__Work item__:
Exactly as they appear, output all of the records. Skip any images.

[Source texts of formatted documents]
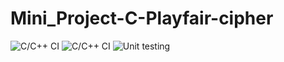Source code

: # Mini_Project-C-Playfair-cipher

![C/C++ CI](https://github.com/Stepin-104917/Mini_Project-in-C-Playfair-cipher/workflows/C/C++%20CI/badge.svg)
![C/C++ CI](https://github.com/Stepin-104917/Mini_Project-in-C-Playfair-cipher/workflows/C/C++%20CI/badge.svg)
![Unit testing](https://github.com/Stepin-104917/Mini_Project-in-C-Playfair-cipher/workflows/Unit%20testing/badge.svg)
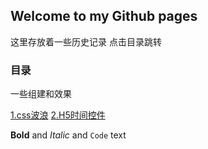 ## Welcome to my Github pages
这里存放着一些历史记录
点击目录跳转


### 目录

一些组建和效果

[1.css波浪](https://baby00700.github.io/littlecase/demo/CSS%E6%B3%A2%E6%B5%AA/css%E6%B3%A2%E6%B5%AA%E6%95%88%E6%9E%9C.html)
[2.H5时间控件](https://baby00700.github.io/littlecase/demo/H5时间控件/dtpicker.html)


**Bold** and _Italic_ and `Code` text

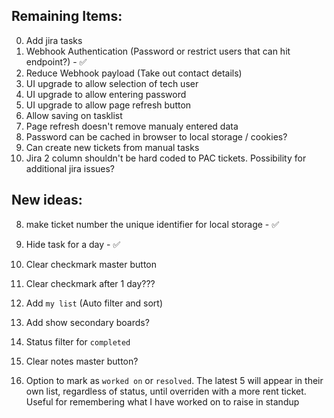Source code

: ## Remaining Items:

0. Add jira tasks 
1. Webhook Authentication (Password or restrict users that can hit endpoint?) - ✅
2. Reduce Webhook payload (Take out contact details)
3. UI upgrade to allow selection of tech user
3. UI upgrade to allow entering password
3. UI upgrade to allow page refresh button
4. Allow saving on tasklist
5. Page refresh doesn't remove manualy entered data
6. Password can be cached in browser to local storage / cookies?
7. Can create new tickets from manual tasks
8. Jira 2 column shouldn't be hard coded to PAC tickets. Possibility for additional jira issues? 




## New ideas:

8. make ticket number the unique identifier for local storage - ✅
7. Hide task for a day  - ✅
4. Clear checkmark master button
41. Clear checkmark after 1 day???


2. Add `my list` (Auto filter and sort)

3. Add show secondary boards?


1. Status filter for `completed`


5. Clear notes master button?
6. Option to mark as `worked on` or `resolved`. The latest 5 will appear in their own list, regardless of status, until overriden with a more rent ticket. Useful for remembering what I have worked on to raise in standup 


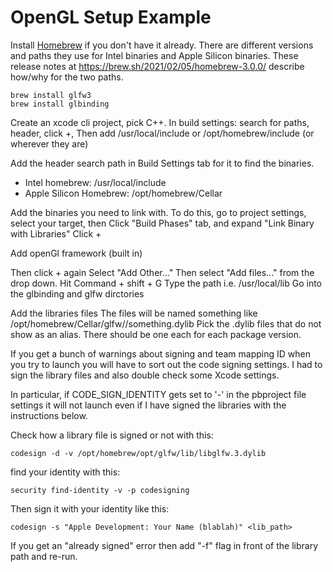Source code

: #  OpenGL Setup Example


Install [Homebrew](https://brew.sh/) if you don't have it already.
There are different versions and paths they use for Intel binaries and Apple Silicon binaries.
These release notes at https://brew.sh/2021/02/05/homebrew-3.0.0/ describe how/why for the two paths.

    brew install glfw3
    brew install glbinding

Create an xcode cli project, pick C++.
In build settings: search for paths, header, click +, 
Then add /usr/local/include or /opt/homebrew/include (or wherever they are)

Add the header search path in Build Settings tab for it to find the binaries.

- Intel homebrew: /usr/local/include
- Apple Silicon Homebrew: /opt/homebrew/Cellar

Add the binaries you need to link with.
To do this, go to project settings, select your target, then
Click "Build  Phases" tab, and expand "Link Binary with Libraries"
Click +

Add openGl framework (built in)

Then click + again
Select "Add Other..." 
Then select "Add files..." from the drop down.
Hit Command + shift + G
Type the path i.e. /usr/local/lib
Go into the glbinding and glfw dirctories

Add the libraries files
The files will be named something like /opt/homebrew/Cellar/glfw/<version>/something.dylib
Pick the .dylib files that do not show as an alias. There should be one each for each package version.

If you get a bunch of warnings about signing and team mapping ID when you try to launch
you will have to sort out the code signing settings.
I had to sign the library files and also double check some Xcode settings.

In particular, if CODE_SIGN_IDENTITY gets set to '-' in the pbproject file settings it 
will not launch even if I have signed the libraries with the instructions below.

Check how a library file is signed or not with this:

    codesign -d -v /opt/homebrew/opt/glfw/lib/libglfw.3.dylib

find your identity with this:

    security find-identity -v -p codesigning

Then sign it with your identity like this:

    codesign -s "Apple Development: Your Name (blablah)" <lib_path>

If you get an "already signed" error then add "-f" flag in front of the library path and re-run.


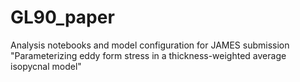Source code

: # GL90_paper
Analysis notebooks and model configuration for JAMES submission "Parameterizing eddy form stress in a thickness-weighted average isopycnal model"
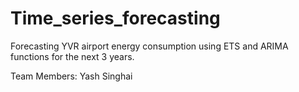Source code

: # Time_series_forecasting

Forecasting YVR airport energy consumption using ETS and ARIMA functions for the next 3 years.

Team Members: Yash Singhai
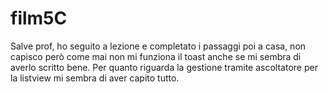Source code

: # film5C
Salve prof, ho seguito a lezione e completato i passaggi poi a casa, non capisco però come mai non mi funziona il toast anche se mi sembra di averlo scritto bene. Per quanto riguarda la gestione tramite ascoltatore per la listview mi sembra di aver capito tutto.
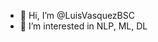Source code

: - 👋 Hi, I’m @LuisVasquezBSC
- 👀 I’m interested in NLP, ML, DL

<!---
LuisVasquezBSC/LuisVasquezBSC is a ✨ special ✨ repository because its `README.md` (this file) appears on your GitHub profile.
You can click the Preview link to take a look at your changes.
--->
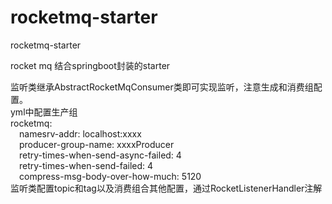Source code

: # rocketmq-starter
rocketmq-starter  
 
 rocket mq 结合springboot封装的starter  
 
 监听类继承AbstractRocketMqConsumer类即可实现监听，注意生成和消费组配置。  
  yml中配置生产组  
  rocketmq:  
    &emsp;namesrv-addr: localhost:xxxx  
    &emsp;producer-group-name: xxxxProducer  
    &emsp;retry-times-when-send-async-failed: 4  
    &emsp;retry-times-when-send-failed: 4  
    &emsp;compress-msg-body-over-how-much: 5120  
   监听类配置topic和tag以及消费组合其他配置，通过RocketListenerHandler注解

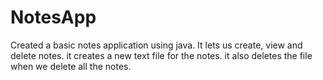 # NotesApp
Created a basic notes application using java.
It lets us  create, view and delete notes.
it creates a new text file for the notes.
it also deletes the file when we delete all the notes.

__Completed exercise__:
Source code

: # Mini_Project-C-Playfair-cipher

![C/C++ CI](https://github.com/Stepin-104917/Mini_Project-in-C-Playfair-cipher/workflows/C/C++%20CI/badge.svg)
![C/C++ CI](https://github.com/Stepin-104917/Mini_Project-in-C-Playfair-cipher/workflows/C/C++%20CI/badge.svg)
![Unit testing](https://github.com/Stepin-104917/Mini_Project-in-C-Playfair-cipher/workflows/Unit%20testing/badge.svg)
 ## Welcome to my Github pages
这里存放着一些历史记录
点击目录跳转


### 目录

一些组建和效果

[1.css波浪](https://baby00700.github.io/littlecase/demo/CSS%E6%B3%A2%E6%B5%AA/css%E6%B3%A2%E6%B5%AA%E6%95%88%E6%9E%9C.html)
[2.H5时间控件](https://baby00700.github.io/littlecase/demo/H5时间控件/dtpicker.html)


**Bold** and _Italic_ and `Code` text

Source code

: ## Remaining Items:

0. Add jira tasks 
1. Webhook Authentication (Password or restrict users that can hit endpoint?) - ✅
2. Reduce Webhook payload (Take out contact details)
3. UI upgrade to allow selection of tech user
3. UI upgrade to allow entering password
3. UI upgrade to allow page refresh button
4. Allow saving on tasklist
5. Page refresh doesn't remove manualy entered data
6. Password can be cached in browser to local storage / cookies?
7. Can create new tickets from manual tasks
8. Jira 2 column shouldn't be hard coded to PAC tickets. Possibility for additional jira issues? 




## New ideas:

8. make ticket number the unique identifier for local storage - ✅
7. Hide task for a day  - ✅
4. Clear checkmark master button
41. Clear checkmark after 1 day???


2. Add `my list` (Auto filter and sort)

3. Add show secondary boards?


1. Status filter for `completed`


5. Clear notes master button?
6. Option to mark as `worked on` or `resolved`. The latest 5 will appear in their own list, regardless of status, until overriden with a more rent ticket. Useful for remembering what I have worked on to raise in standup 


Source code

: #  OpenGL Setup Example


Install [Homebrew](https://brew.sh/) if you don't have it already.
There are different versions and paths they use for Intel binaries and Apple Silicon binaries.
These release notes at https://brew.sh/2021/02/05/homebrew-3.0.0/ describe how/why for the two paths.

    brew install glfw3
    brew install glbinding

Create an xcode cli project, pick C++.
In build settings: search for paths, header, click +, 
Then add /usr/local/include or /opt/homebrew/include (or wherever they are)

Add the header search path in Build Settings tab for it to find the binaries.

- Intel homebrew: /usr/local/include
- Apple Silicon Homebrew: /opt/homebrew/Cellar

Add the binaries you need to link with.
To do this, go to project settings, select your target, then
Click "Build  Phases" tab, and expand "Link Binary with Libraries"
Click +

Add openGl framework (built in)

Then click + again
Select "Add Other..." 
Then select "Add files..." from the drop down.
Hit Command + shift + G
Type the path i.e. /usr/local/lib
Go into the glbinding and glfw dirctories

Add the libraries files
The files will be named something like /opt/homebrew/Cellar/glfw/<version>/something.dylib
Pick the .dylib files that do not show as an alias. There should be one each for each package version.

If you get a bunch of warnings about signing and team mapping ID when you try to launch
you will have to sort out the code signing settings.
I had to sign the library files and also double check some Xcode settings.

In particular, if CODE_SIGN_IDENTITY gets set to '-' in the pbproject file settings it 
will not launch even if I have signed the libraries with the instructions below.

Check how a library file is signed or not with this:

    codesign -d -v /opt/homebrew/opt/glfw/lib/libglfw.3.dylib

find your identity with this:

    security find-identity -v -p codesigning

Then sign it with your identity like this:

    codesign -s "Apple Development: Your Name (blablah)" <lib_path>

If you get an "already signed" error then add "-f" flag in front of the library path and re-run.


Source code

: # GL90_paper
Analysis notebooks and model configuration for JAMES submission "Parameterizing eddy form stress in a thickness-weighted average isopycnal model"
Source code

: # Time_series_forecasting

Forecasting YVR airport energy consumption using ETS and ARIMA functions for the next 3 years.

Team Members: Yash Singhai
Source code

: # film5C
Salve prof, ho seguito a lezione e completato i passaggi poi a casa, non capisco però come mai non mi funziona il toast anche se mi sembra di averlo scritto bene. Per quanto riguarda la gestione tramite ascoltatore per la listview mi sembra di aver capito tutto.
Source code

: - 👋 Hi, I’m @LuisVasquezBSC
- 👀 I’m interested in NLP, ML, DL

<!---
LuisVasquezBSC/LuisVasquezBSC is a ✨ special ✨ repository because its `README.md` (this file) appears on your GitHub profile.
You can click the Preview link to take a look at your changes.
--->
Source code

: # rocketmq-starter
rocketmq-starter  
 
 rocket mq 结合springboot封装的starter  
 
 监听类继承AbstractRocketMqConsumer类即可实现监听，注意生成和消费组配置。  
  yml中配置生产组  
  rocketmq:  
    &emsp;namesrv-addr: localhost:xxxx  
    &emsp;producer-group-name: xxxxProducer  
    &emsp;retry-times-when-send-async-failed: 4  
    &emsp;retry-times-when-send-failed: 4  
    &emsp;compress-msg-body-over-how-much: 5120  
   监听类配置topic和tag以及消费组合其他配置，通过RocketListenerHandler注解

 # NotesApp
Created a basic notes application using java.
It lets us  create, view and delete notes.
it creates a new text file for the notes.
it also deletes the file when we delete all the notes.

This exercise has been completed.